というわけで、REITで一応全世界に投資はできるものの、果たしてREITを組み込めば、不動産全体に投資しているのと同じになるのかどうか。REITは不動産を代表しているというには、あまりに株式に価格が連動し過ぎだという嫌いもあります。さらにREITをどのくらいの比率で組み込むのかも問題です。世界の不動産時価総額ベースで、総資産の半分をREITにつぎ込むべきなのでしょうか。
投資環境が整備されている株式とは違い、そのほかの資産は時価総額加重平均で全世界に投資するにはまだ商品整備が足りていない感があります。
株式以外を入れるとリターンは悪化する
そしてもう一つの問題は、株式以外のアセットを入れると、リターンが悪化するという問題です。株式100%と、株式と債券50%:50%を比較すると、リスクは債券を入れたほうが大幅に下がるのですが、相応にリターンも下がるのです。リスクあたりリターンは向上しても、絶対的なリターンの水準が下がるということは、投資先としてどうでしょうか。
理論的にはそれは問題にはなりません。だってリスクあたりリターンが高いなら、リスクが同じになるようにレバレッジをかければ、同じリスクなのにリターンが高くなるのですから。絶対的にリスクあたりリターンが大きいほうが正義なのです。

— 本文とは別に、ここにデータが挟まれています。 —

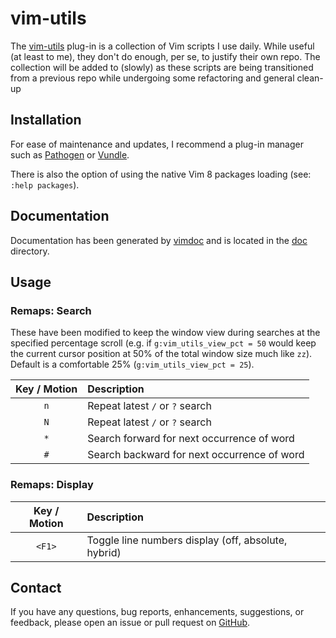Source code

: # vim-utils

The [vim-utils](https://github.com/ThatsWhatSheCoded/vim-utils) plug-in is a
collection of Vim scripts I use daily. While useful (at least to me), they
don't do enough, per se, to justify their own repo. The collection will be
added to (slowly) as these scripts are being transitioned from a previous repo
while undergoing some refactoring and general clean-up


## Installation

For ease of maintenance and updates, I recommend a plug-in manager such as
[Pathogen](https://github.com/tpope/vim-pathogen) or
[Vundle](https://github.com/VundleVim/Vundle.vim.git).

There is also the option of using the native Vim 8 packages loading (see: `:help packages`).


## Documentation

Documentation has been generated by [vimdoc](https://github.com/google/vimdoc)
and is located in the [doc](../master/doc) directory.


## Usage

### Remaps: Search

These have been modified to keep the window view during searches at the
specified percentage scroll (e.g. if `g:vim_utils_view_pct = 50` would keep the
current cursor position at 50% of the total window size much like `zz`).
Default is a comfortable 25% (`g:vim_utils_view_pct = 25`).

| Key / Motion  | Description  |
|:-------------:|:-------------|
| `n`           | Repeat latest `/` or `?` search|
| `N`           | Repeat latest `/` or `?` search|
| `*`           | Search forward for next occurrence of word|
| `#`           | Search backward for next occurrence of word|

### Remaps: Display

| Key / Motion  | Description  |
|:-------------:|:-------------|
| `<F1>`        | Toggle line numbers display (off, absolute, hybrid)


## Contact

If you have any questions, bug reports, enhancements, suggestions, or feedback, please open an issue or pull request on
[GitHub](https://github.com/ThatsWhatSheCoded/vim-utils).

ところが実務的にはそうはいきません。レバレッジにはコストもかかるし取引も煩雑です。先物などを使えばまだマシですが、日次リバランス型のレバレッジファンドは減価するという問題もあります。株式はまだデリバティブも整っていますが、債券やREITはどうでしょう。必ずしも簡単にレバレッジが掛けられるとは限りません。
理論的には正しくても、実務的にはレバレッジをかけて長期投資をするのはいろいろとハードルがあるわけです。そしてレバレッジをかけないなら、分散を広げてリスクあたりリターンを上げるよりも、相応のリスクと相応のリターンを持っている株式に投資するのが正解ということになりがちです。
株式100%はリスク取りすぎなのか?
分散すれば投資効率は向上するが、実務的には株式以外を入れ込むとリターンが小さくなりすぎるというのが問題でした。でも、無理に大きなリターンを目指さなくてもいいんじゃないか? という疑問も湧きます。

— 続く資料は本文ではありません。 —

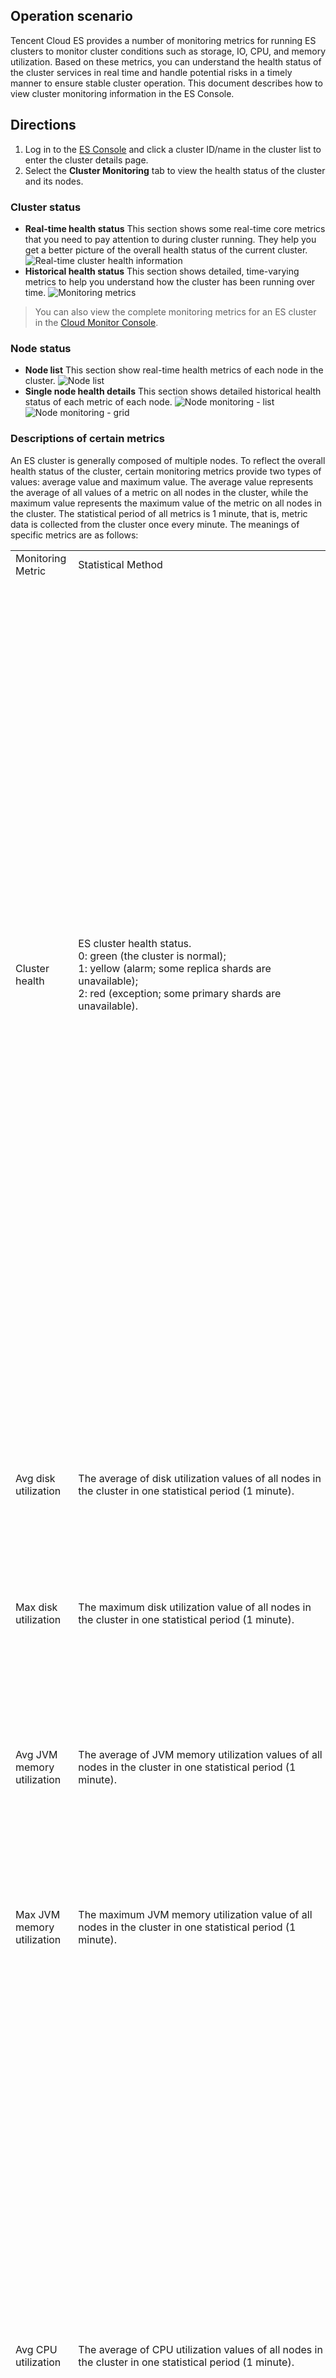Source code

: ## Operation scenario
Tencent Cloud ES provides a number of monitoring metrics for running ES clusters to monitor cluster conditions such as storage, IO, CPU, and memory utilization. Based on these metrics, you can understand the health status of the cluster services in real time and handle potential risks in a timely manner to ensure stable cluster operation. This document describes how to view cluster monitoring information in the ES Console.

## Directions
1. Log in to the [ES Console](https://console.cloud.tencent.com/es) and click a cluster ID/name in the cluster list to enter the cluster details page.
2. Select the **Cluster Monitoring** tab to view the health status of the cluster and its nodes.

### Cluster status
- **Real-time health status**
This section shows some real-time core metrics that you need to pay attention to during cluster running. They help you get a better picture of the overall health status of the current cluster.
![Real-time cluster health information](https://main.qcloudimg.com/raw/d7e31ce62b12dd7126888bbe47125d54.png)
- **Historical health status**
This section shows detailed, time-varying metrics to help you understand how the cluster has been running over time.
![Monitoring metrics](https://main.qcloudimg.com/raw/e1f098f353ace44cf619f4477d351e81.png)
> You can also view the complete monitoring metrics for an ES cluster in the [Cloud Monitor Console](https://console.cloud.tencent.com/monitor/product/es). 

### Node status
- **Node list**
This section show real-time health metrics of each node in the cluster.
![Node list](https://main.qcloudimg.com/raw/da941a63b3ed26f26ef494f08f53bdf2.png)
- **Single node health details**
This section shows detailed historical health status of each metric of each node.
![Node monitoring - list](https://main.qcloudimg.com/raw/142bc93a2a409fe4984d29e81cefc715.png)
![Node monitoring - grid](https://main.qcloudimg.com/raw/3f98bfc463551fc9184b1ecfab810caa.png)

### Descriptions of certain metrics
An ES cluster is generally composed of multiple nodes. To reflect the overall health status of the cluster, certain monitoring metrics provide two types of values: average value and maximum value.
The average value represents the average of all values of a metric on all nodes in the cluster, while the maximum value represents the maximum value of the metric on all nodes in the cluster. The statistical period of all metrics is 1 minute, that is, metric data is collected from the cluster once every minute. The meanings of specific metrics are as follows:

<table  border="0" cellspacing="0" cellpadding="0">
   <tr>
      <td width="118px">Monitoring Metric</td>
      <td>Statistical Method</td>
      <td>Details</td>
   </tr>
   <tr>
      <td>Cluster health</td>
      <td>ES cluster health status. <br>0: green (the cluster is normal); <br>1: yellow (alarm; some replica shards are unavailable); <br>2: red (exception; some primary shards are unavailable). </td>
      <td><li>Green indicates that all primary and replica shards are available and the cluster is in the healthiest status. <li>Yellow indicates that all the primary shards are available, but some replica shards are unavailable. In this case, the search results are still complete; however, the high availability of the cluster is affected to some extent, and there are high risks with data loss. When the cluster health status changes to yellow, you should locate and troubleshoot the problem in a timely manner to prevent data loss. <li>Red indicates that at least one primary shard and all its replicas are unavailable. When the cluster health status changes to red, some data has already been lost, the search can only return partial data, and the write requests allocated to a lost shard will return an exception. In this case, you should locate and troubleshoot the exceptional shard as soon as possible.</td>
   </tr>
   <tr>
      <td>Avg disk utilization</td>
      <td>The average of disk utilization values of all nodes in the cluster in one statistical period (1 minute).</td>
      <td>If the disk utilization is too high, data cannot be written properly. Solution: <br> Clean up useless indices promptly. <br>Expand the cluster capacity by increasing the disk capacity of individual nodes or increasing the number of nodes.</td>
   </tr>
	  <tr>
      <td>Max disk utilization</td>
      <td>The maximum disk utilization value of all nodes in the cluster in one statistical period (1 minute).</td>
      <td>- </td>
   </tr>
	 <tr>
      <td>Avg JVM memory utilization</td>
      <td>The average of JVM memory utilization values of all nodes in the cluster in one statistical period (1 minute).</td>
      <td>If this value is too high, frequent GC or even OOM will occur on cluster nodes. <br>This happens generally because the tasks to be processed by ES exceed the load capacity of the nodes' JVMs. You need to pay attention to the tasks that are being executed by the cluster or adjust the cluster configuration.</td>
   </tr>
	 <tr>
      <td>Max JVM memory utilization</td>
      <td>The maximum JVM memory utilization value of all nodes in the cluster in one statistical period (1 minute).</td>
      <td>- </td>
   </tr>
	 <tr>
      <td>Avg CPU utilization</td>
      <td>The average of CPU utilization values of all nodes in the cluster in one statistical period (1 minute).</td>
      <td>When the read/write tasks processed by the nodes in the cluster exceed the load capacity of the nodes' CPUs, the value of this metric will become too high. In this case, the cluster nodes will experience a decrease in processing power or even crash. You can solve this problem in the following ways: <li> Observe whether the value of this metric is persistently or temporarily high. If it is temporarily soaring, determine whether there are temporary complex tasks in progress. <li>If it is persistently high, analyze whether the read/write operations on the cluster by your business can be optimized, lower the read/write frequency, and decrease the amount of data so as to reduce the node load. <li>If the node configuration cannot meet the throughput requirement of your business, you are recommended to perform vertical scaling of the cluster nodes to improve the load capacity of individual nodes.</td>
   </tr>
	 <tr>
      <td>Max CPU utilization</td>
      <td>The maximum CPU utilization value of all nodes in the cluster in one statistical period (1 minute).</td>
      <td>- </td>
   </tr>
	 <tr>
      <td>Avg cluster load per minute</td>
      <td>The average load per minute (load_1m) of all nodes in the cluster. Source of the metric: ES node status API (_nodes/stats/os/cpu/load_average/1m).</td>
      <td>	If load_1m is too high, you are recommended to lower the cluster load or upgrade the cluster node specification.</td>
   </tr>
	 <tr>
      <td>Max cluster load per minute</td>
      <td>The maximum load per minute (load_1m) of all nodes in the cluster.</td>
      <td>	-   </td>
   </tr>
	 <tr>
      <td>Avg write latency</td>
      <td><li>Write latency (index_latency) refers to the time taken by a single index request (ms/request). The average write latency of the cluster is the average of the time taken by a single index request of all nodes in one statistical period (1 minute). <li>Calculation rule for single index request time of a node: Two metrics are recorded once every statistical period (1 minute), i.e., total number of historical indices on a node (_nodes/stats/indices/indexing/index_total) and total time taken by historical indices (_nodes/stats/indices/indexing/index_time_in_millis), and the difference between two adjacent records (i.e., the absolute value in one statistical period) is taken for calculation (index time / number of indices) to get the average single index time in one statistical period (1 minute).</td>
      <td>Write latency is the average time it takes to write a single document. The average write latency of the cluster refers to the average of write time of all nodes in one statistical period. <br>If the write latency is too high, you are recommended to upgrade the node specification or increase the number of nodes.</td>
   </tr>
	 <tr>
      <td>Max write latency</td>
      <td><li>Write latency (index_latency) refers to the time taken by a single index request (ms/request). The maximum write latency of the cluster is the maximum value of time taken by a single index request of all nodes in one statistical period (1 minute). <li>Calculation rule for single index request time of a node: See the average write latency section.</td>
      <td> - </td>
   </tr>
	 <tr>
      <td>Avg query latency</td>
      <td><li>Query latency (search_latency) refers to the time taken by a single query request (ms/request). The average query latency of the cluster is the average of the time taken by a single query request of all nodes in one statistical period (1 minute). <li>Calculation rule for single query request time of a node: Two metrics are recorded once every statistical period (1 minute), i.e., total number of historical queries on a node (_nodes/stats/indices/search/query_total) and total time taken by historical queries (_nodes/stats/indices/search/query_time_in_millis), and the difference between two adjacent records (i.e., the absolute value in one statistical period) is taken for calculation (query time / number of queries) to get the average single query time in one statistical period (1 minute).</td>
      <td>Query latency is the average time it takes to perform a single query. The average query latency of the cluster refers to the average of query time of all nodes in one statistical period. <br>If the query latency is too high, you are recommended to upgrade the node specification or increase the number of nodes.</td>
   </tr>
	 <tr>
      <td>Max query latency</td>
      <td> <li>Query latency (search_latency) refers to the time taken by a single query request (ms/request). The maximum query latency of the cluster is the maximum value of time taken by a single query request of all nodes in one statistical period (1 minute). <li>Calculation rule for single query request time of a node: See the average query latency section.</td>
      <td> - </td>
   </tr>
	 <tr>
      <td>Avg number of writes per second</td>
      <td>The average of the number of index requests received by all nodes in the cluster per second. Calculation rule for number of index requests per second of a node: The total number of historical indices on a node (_nodes/stats/indices/indexing/index_total) is recorded once every statistical period (1 minute), and the difference between two adjacent records (i.e., the absolute value in one statistical period) is taken for calculation (number of indices / 60 seconds) to get the average number of index requests per second in one statistical period.</td>
      <td>-  </td>
   </tr>
	 <tr>
      <td>Avg number of queries per second</td>
      <td>The average of the number of query requests received by all nodes in the cluster per second. Calculation rule for number of query requests per second of a node: The total number of historical queries on a node (_nodes/stats/indices/search/query_total) is recorded once every statistical period (1 minute), and the difference between two adjacent records (i.e., the absolute value in one statistical period) is taken for calculation (number of queries / 60 seconds) to get the average number of query requests per second in one statistical period.</td>
      <td> - </td>
   </tr>
	 <tr>
      <td>Write rejection rate</td>
      <td>This is the ratio calculated by dividing the number of write requests rejected by the cluster by the total number of write requests in one statistical period. Calculation rule: Two metrics are collected once every statistical period, i.e., the number of historical write requests rejected (v5.6.4: _nodes/stats/thread_pool/bulk/rejected; v6.4.3 and later: _nodes/stats/thread_pool/write/rejected) and the total number of historical write requests (v5.6.4: _nodes/stats/thread_pool/bulk/completed; v6.4.3 and later: _nodes/stats/thread_pool/write/completed), and the difference between two adjacent records (i.e., the absolute value in one statistical period) is taken for calculation (number of rejected write requests / total number of write requests).</td>
      <td>When the write QPS is too large or the CPU, memory, and disk utilization is too high, the cluster's write rejection rate may increase. Generally, this is because that the current configuration of the cluster cannot meet the requirements of write operations on the business side. For scenarios where the node configuration is too low, you can solve this problem by upgrading the node specification or reducing the number of write operations. For scenarios where the disk utilization is too high, you can solve this problem by expanding the cluster's disk capacity or deleting useless data. </td>
   </tr>
	 <tr>
      <td>Query rejection rate</td>
      <td>This is the ratio calculated by dividing the number of query requests rejected by the cluster by the total number of query requests in one statistical period. Calculation rule: Two metrics are collected once every statistical period, i.e., the number of historical query requests rejected (_nodes/stats/thread_pool/search/rejected) and the total number of historical query requests (_nodes/stats/thread_pool/search/completed), and the difference between two adjacent records (i.e., the absolute value in one statistical period) is taken for calculation (number of rejected query requests / total number of query requests).</td>
      <td>When the write QPS is too large or the CPU and memory utilization is too high, the cluster's query rejection rate may increase. Generally, this is because that the current configuration of the cluster cannot meet the requirements of read operations on the business side. If this value is too high, you are recommended to upgrade the cluster node specification so as to improve the processing capabilities of the cluster nodes.</td>
   </tr>
	  <tr>
      <td>Total documents</td>
      <td>Total number of documents written to the cluster. Calculation rule: ES cluster document quantity API (_cluster/stats/indices/docs/count).</td>
      <td>  - </td>
   </tr>
	  <tr>
      <td>Auto snapshot backup status</td>
      <td>The backup result after auto snapshot backup is enabled for the cluster. <br>0: Auto backup is not enabled; <br>1: Auto backup is normal; <br>-1: Auto backup failed. </td>
      <td>Auto snapshot backup will periodically back up the cluster data to COS, so that the data can be recovered when needed, thus more comprehensively ensuring data security. You are recommended to enable it. For more information, see <a href="https://intl.cloud.tencent.com/document/product/845/32587">Auto Snapshot Backup</a>.</td>
   </tr>
</table>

株式の期待リターンは6〜7%程度です。これを大きいと見るか小さいと見るかは見方次第ですが、半分の3%程度でも十分だという見方もできます。これが株式と債券の50%ずつのポートフォリオです。
ただここで見落としてはいけないのは、人は人的資本という形で債券的な資産を持っているということです。働けば毎月安定した収入があるというのは、満期60歳で元本は返ってこない債券を保有しているようなものです。この人的資本は、50歳までの間は軽く1億円を超えているのです。
実際には人は、この人的資本と金融資産をミックスして持っていて、いわばポートフォリオを組んでいることになります。つまり、特に若いうちは株式100%の金融資産であっても、債券的な人的資本とセットで考えると、全然リスクは大きくないわけです。
要するにほとんどの場合株式100%でいい
というわけで、結論としては、ほとんどの場合は株式100%のポートフォリオで構わないということになります。特に若年層の場合、資産のほとんどが人的資本であり、株式100%でもリスクが足りないくらいです。
まだ人的資本のほうが大きいのに、株式以外のアセットクラスを入れ込むなら、(リスクを取りたくない保守的な人は別として)レバレッジを検討する必要があるでしょう。ただそれは非常に難易度が高いと思います。
年齢が上がっていくにつれて人的資本が減っていくので、金融資産のリスクがダイレクトに影響してきます。このときに初めて、株式以外のアセットを組み込んで、分散のメリットを得るとともに、リスクもリターンも減らしていくのが良さそうだと思っています。
*1:もちろん効率的市場仮説が成り立ち、すべての投資家が合理的であるという仮定のもとですけど。